Thursday, May 10, 2012

Nigel Farage: We face the prospect of mass civil unrest, even revolution

European Parliament, Brussels, 9 May 2012
• Speaker: Nigel Farage MEP, Leader of the UK Independence Party (UKIP), Co-President of the ‘Europe of Freedom and Democracy’ (EFD) Group in the European Parliament
• Debate: Statement by the President of the European Parliament, Martin Schulz MEP, on the occasion of Europe Day
Transcript:
Well, happy Schuman Day, or Europe Day, as you now call it, although I thought the celebrations were rather muted. The only bit of real passion we had was Mr Schulz slagging off the English but that now appears to be the sort of popular sport in this parliament.

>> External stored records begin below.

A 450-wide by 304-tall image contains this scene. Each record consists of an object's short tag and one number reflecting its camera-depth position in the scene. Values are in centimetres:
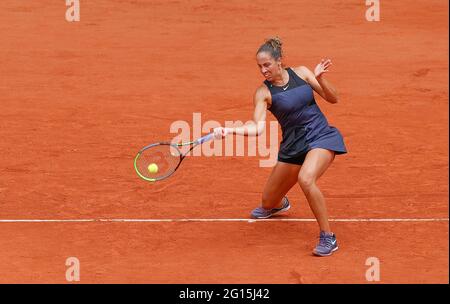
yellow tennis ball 1845
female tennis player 1789
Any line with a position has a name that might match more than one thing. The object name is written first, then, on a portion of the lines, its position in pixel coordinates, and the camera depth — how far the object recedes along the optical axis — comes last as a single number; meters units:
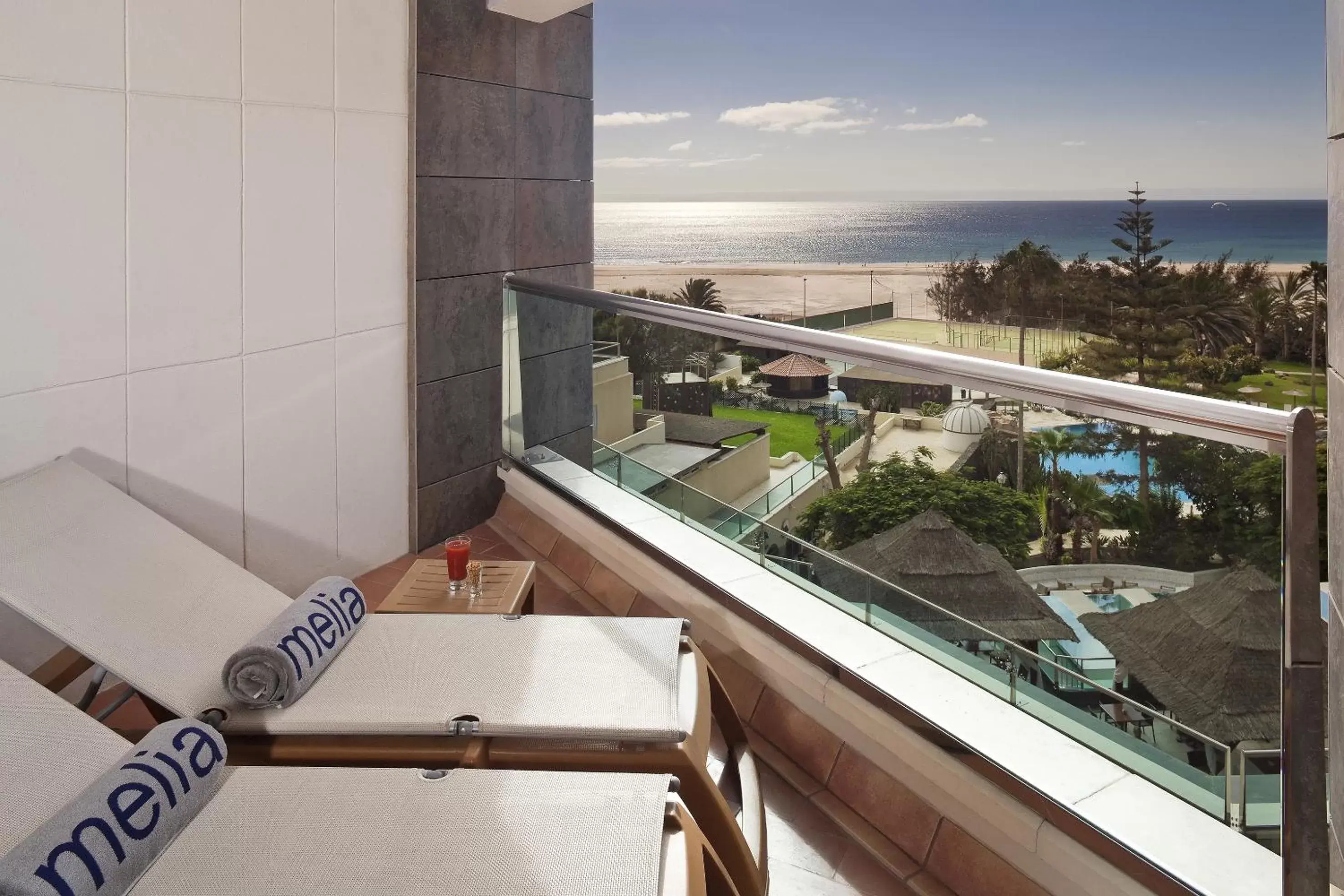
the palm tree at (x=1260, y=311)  29.84
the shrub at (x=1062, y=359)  32.09
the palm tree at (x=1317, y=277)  29.25
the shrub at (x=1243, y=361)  29.05
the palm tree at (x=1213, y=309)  30.28
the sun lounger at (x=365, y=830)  1.30
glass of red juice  2.47
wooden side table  2.38
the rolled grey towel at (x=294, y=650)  1.79
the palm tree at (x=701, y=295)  37.59
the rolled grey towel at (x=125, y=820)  1.24
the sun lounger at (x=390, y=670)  1.72
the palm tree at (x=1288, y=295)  29.73
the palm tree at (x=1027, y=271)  34.66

And when people stand up and talk about the great success that the EU has been I’m not sure that anybody saying it really believes it themselves anymore. I think we are celebrating the wrong day.
We shouldn’t be celebrating the 9th of May, we should be celebrating the 8th of May, Victory in Europe Day. We should celebrate the last time the Germans tried to smash the continent and they foundered and at least half the continent got its democracy back.
What we are celebrating on the 9th of May is another attempt through different means, to smash democracy across Europe. I don’t doubt for a minute that Jean Monnet was well intentioned from the start. He thought that if you abolish nation states you would stop there ever being another war. He didn’t at the time of course have the benefit of seeing that theory as it played out in Yugoslavia.
But like Communism, this has all gone badly wrong. And the EU Titanic has now hit the iceberg. It is a European Union of economic failure, of mass unemployment, of low growth, but worst of all, it’s an EU with the economic prison of the Euro. And this now poses huge dangers to the continent. We face the prospect of mass civil unrest possibly even revolution in some countries that are being driven into total and utter desperation. But there is perhaps an opportunity. There is perhaps some good news.
That now a democratic rebellion has begun, and it began in Finland last year, with the True Finns getting nearly 20% of the vote. And we’re seeing in country after country new political movements on the right and the left making big scores.
But that may not all be good news. Because in Greece what we saw, last Sunday, was rather reminiscent of the German election of 1932. We saw the status quo centre collapse the extremes of right and left rise. You know this project could even cause the rebirth of national socialism in Europe. We are headed the wrong way. We must break up the Euro zone.
We must set those Mediterranean countries free. We must try to build a Europe, I want a Europe – but a Europe based on trade. A Europe based on co-operation. A Europe based on us sitting around the table and agreeing sensible rules on crime and the environment.
We can do all of those things. But we cannot do it if we are asked to rally behind that flag. I owe no allegiance to that flag and nor do most of the people in Europe either!